━━ Extracted text
# Zeiss 2/25 or 2/35 for everyday use in APS-C?



## Vonbon (Jul 25, 2012)

I'm wondering which of these lenses is the best application for everyday use in Canon 600D? 

I love Zeiss lenses and already own 2.8/21, 2/50, and 2/100. I borrowed 1.4/35 about a week, and I didn't like the size, weight, and somehow I can not get sharp focus properly. Just like my old 1.4/85 before I traded it with 2/100. I never use 2/35 or 2/25 at this time. 

I read reviews that 2/35 is different from 1.4/35 in several ways (tone, color, bokeh etc)... but can not find comparison between 2/35 and 2/25. Thanks in advance.


----------



## te4o (Jul 26, 2012)

You most probably don't need either yet... Save some money and get a 5DII with a MF screen, and then take the 35/1.4. 
I find it a bit strange to use so expensive and niche lenses on a 600 series. 
The 35/1.4 is my favourite. Modern design, 1.4 wide - you don't own a 1,4 Zeiss yet, so this will be an addition to the character of your photography. Selecting Zeiss for the ease of focusing (2 vs 1.4) its not logical either to me. I choose the character of the lens. 
The 2/25 is a lot better in micro contrast and colours than the ageing 2/35. If you insist on it you could sell the 2.8/21 and get that one. 
But a FF camera is more important to my eyes.
Cheers


----------



## Vonbon (Jul 26, 2012)

Sorry not to mention before... I already own 5DMk2 and pair with 5DMk2 have try 1.4/35 (http://www.flickr.com/photos/vonbon/7601185144#) when first launched in Indonesia at the first time last year. 

This time I want lighter lens with Zeiss IQ pair with Canon 600D that I can carry everyday, fit into my messenger bag along with my notebook and gadgets. Zeiss 1.4/35 is bigger and heavy. All my friends already move to 1.4/35 or drop MF life, so I don't have any relative who can lend me their 2/35... except I go to photography store and try it onsite.

BozillaNZ, playing with MF is nice. Just twist to infinity and f5.6, and everything is smooth and sharp. Along with Zeiss lenses the color is pleasing. But thanks for the advise.


----------



## noisejammer (Jul 26, 2012)

I'm also inclined to think you should sit back until you have a ff camera... but that's not what you asked. Bear in mind that my comments refer to their use on a 5D2, principally using live view. I do not believe it's possible to achieve accurate focus (that does justice to these lenses) using the viewfinder.

Among others (you have these), I own the the 2/25, the 1.4/35 and the 2/35. I find each is different. 

The 2/35 has a wonderful 3D-like image. The 1.4/35 has spherical aberration when wide open (this produces a glow around your subject and is probably why you found it difficult to focus.) It's the equal of the 2/35 at f/2.8 and is considerably sharper at f/8 - f/11. The 2/25 is the sharpest of the bunch - if anything it's at least as sharp as my 2/50.

If I was buying one Zeiss for a full frame camera, it would be the 1.4/35. For a 1.6 crop, I think the 2/25 might be a slightly better choice however you're going to need a Zacuto Z-finder Pro 3x and a ff camera to get the most from it.
━━━━
━━ Recorded information
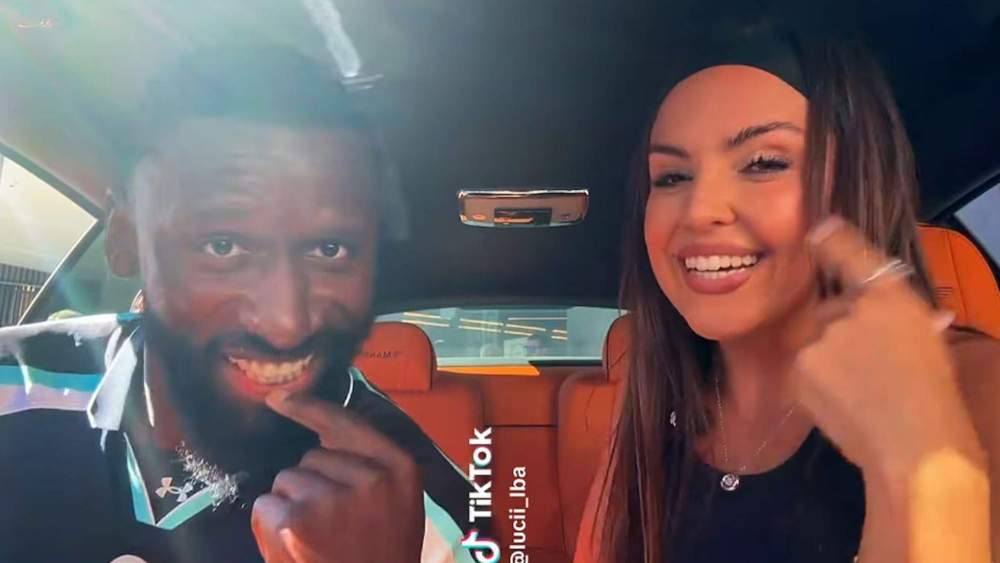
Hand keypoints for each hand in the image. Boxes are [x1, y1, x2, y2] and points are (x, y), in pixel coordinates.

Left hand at [251, 391, 424, 562]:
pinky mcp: (298, 520)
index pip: (347, 423)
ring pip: (287, 479)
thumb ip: (370, 466)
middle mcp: (372, 477)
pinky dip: (269, 525)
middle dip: (311, 484)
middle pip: (312, 456)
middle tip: (331, 525)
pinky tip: (294, 547)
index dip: (309, 407)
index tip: (279, 398)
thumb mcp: (397, 504)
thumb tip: (318, 430)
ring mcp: (334, 497)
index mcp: (400, 468)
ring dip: (291, 505)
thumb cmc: (381, 554)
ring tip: (315, 540)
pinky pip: (266, 504)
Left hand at [790, 216, 981, 479]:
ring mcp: (821, 339)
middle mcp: (850, 310)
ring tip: (859, 391)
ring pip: (816, 343)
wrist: (913, 446)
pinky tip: (844, 403)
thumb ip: (903, 322)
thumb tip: (906, 316)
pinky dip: (817, 383)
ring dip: (829, 359)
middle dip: (839, 330)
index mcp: (890, 299)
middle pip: (830, 311)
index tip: (819, 228)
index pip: (855, 256)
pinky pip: (804, 370)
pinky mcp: (800, 370)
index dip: (835, 241)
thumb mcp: (928, 344)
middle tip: (865, 366)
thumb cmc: (933, 397)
━━━━
Questions to answer:
1. In the Zeiss lens thread, which lens does noisejammer call the sharpest of the bunch?
2. List every Zeiss lens that Vonbon says in the opening post of the Zeiss lens thread is already owned.
3. Carry on the Zeiss lens thread from where it stops.

Exercise answers:
1. The 2/25.

2. 2.8/21, 2/50, 2/100

3.
Edit - Just a comment to BozillaNZ... it's easy to outperform autofocus if you spend the time learning the technique. Of course, the point-and-grunt interface has it's place... you're welcome to it.


----------



## Michael_pfh (Jul 26, 2012)

The Zeiss 2/35 is a fine lens on both APS-C and APS-H. Hitting the focus right is a bit more difficult than with the 2/50 but you should be experienced with that. I have ordered a high contrast focusing screen to make my life a bit easier.


----------



## koolman (Jul 26, 2012)

I use the 50mm macro planar f/2 on my t2i. I received the lens as a gift. Its very sharp and contrasty. I find the electronic AF confirm quite useful, for all but close up maro work, where I use the LV.

This lens is unique, and can be used as a still life, macro, and portrait lens.


----------



## funkboy (Jul 26, 2012)

Given the investment you're looking to put in to Zeiss glass you'd be well served to subscribe to DigiLloyd. He has extensive reviews of every lens you've discussed.


----------



## noisejammer (Jul 27, 2012)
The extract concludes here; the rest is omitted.